Has Justice for Indigenous Children in Canada Truly Been Served?
October 12by Riya Mehta
Indigenous peoples in Canada have faced a long history of harm, from colonial control and forced assimilation to ongoing legal struggles for fairness and equality. While governments often speak about reconciliation, real justice has too often come only after harm is done. The case of Jordan’s Principle shows this clearly.
In 2007, the First Nations Child and Family Caring Society and the Assembly of First Nations brought a complaint to the Canadian Human Rights Tribunal (CHRT). They argued that the federal government was purposely underfunding child welfare services for Indigenous children and failing to apply Jordan’s Principle – a rule meant to guarantee that First Nations children get equal access to health and social services, no matter where they live.
The case exposed a deep problem. For years, Indigenous children received fewer supports than other Canadian children. Some went without medical care or lived in unsafe conditions while governments debated who should pay for services. After long litigation, appeals, and delays, the Tribunal ruled that the federal government had indeed discriminated against more than 163,000 Indigenous children. In 2023, a $23.3-billion settlement was finally approved to compensate victims and their families.
Jordan’s Principle itself came from a tragic story. Jordan River Anderson, a five-year-old boy with complex medical needs, died in a hospital while federal and provincial governments argued about who should cover his home care. His death inspired the call for a “child-first” policy – one that puts children’s needs before government disputes.
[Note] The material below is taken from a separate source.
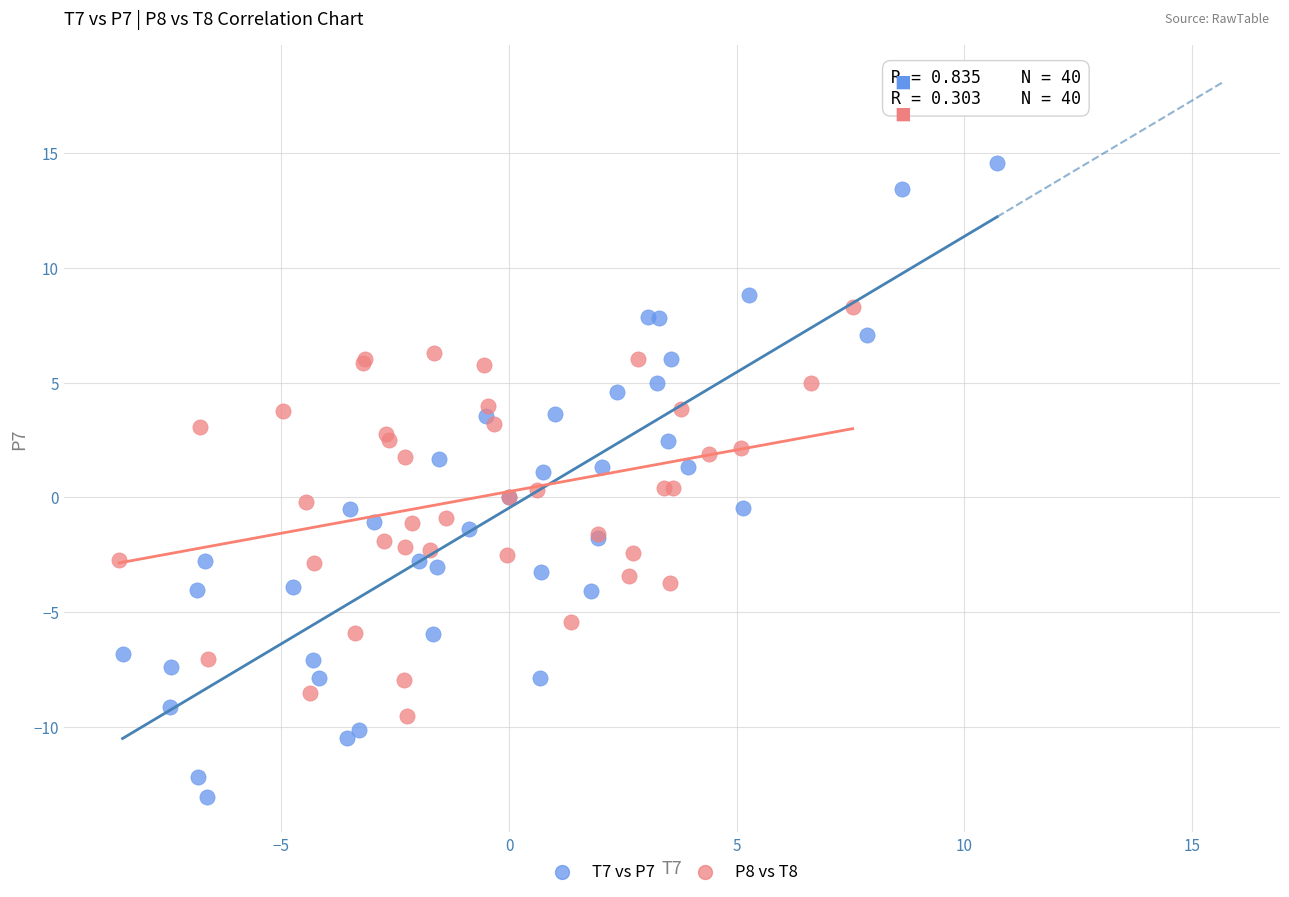

Which series reaches the minimum Y coordinate?

T7 vs P7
Despite this, the road to justice was long and frustrating. Between 2007 and 2023, the government appealed decisions multiple times and tried to dismiss the case on technical grounds. It even monitored advocate Cindy Blackstock, who led the complaint. These actions showed how Canada’s justice system often focuses on procedure rather than moral responsibility.
Two main ideas of law help explain this: legal positivism and natural law. Legal positivism says that a law is valid because it follows proper authority, even if it’s unfair. This view allowed the government to hide behind rules instead of doing what was right. Natural law, however, argues that laws must be based on justice and morality. The Indigenous organizations in this case fought from that belief – that Canada had a moral duty to protect children and end discrimination.
The settlement was an important victory, but it doesn’t erase the suffering caused by decades of neglect. Real reconciliation must go beyond court orders and compensation. It means supporting Indigenous self-governance, funding child welfare fairly, and respecting the inherent rights of First Nations communities.
Progress has been made through actions like Bill C-92, which recognizes First Nations authority in child welfare, and Canada’s adoption of the UN Declaration on the Rights of Indigenous Peoples (UNDRIP). But inequality in health care, housing, and education remains.
The Jordan’s Principle case reminds us that justice cannot wait until after harm is done. True reconciliation requires Canada to act with fairness, empathy, and accountability, so that no Indigenous child is ever left behind again.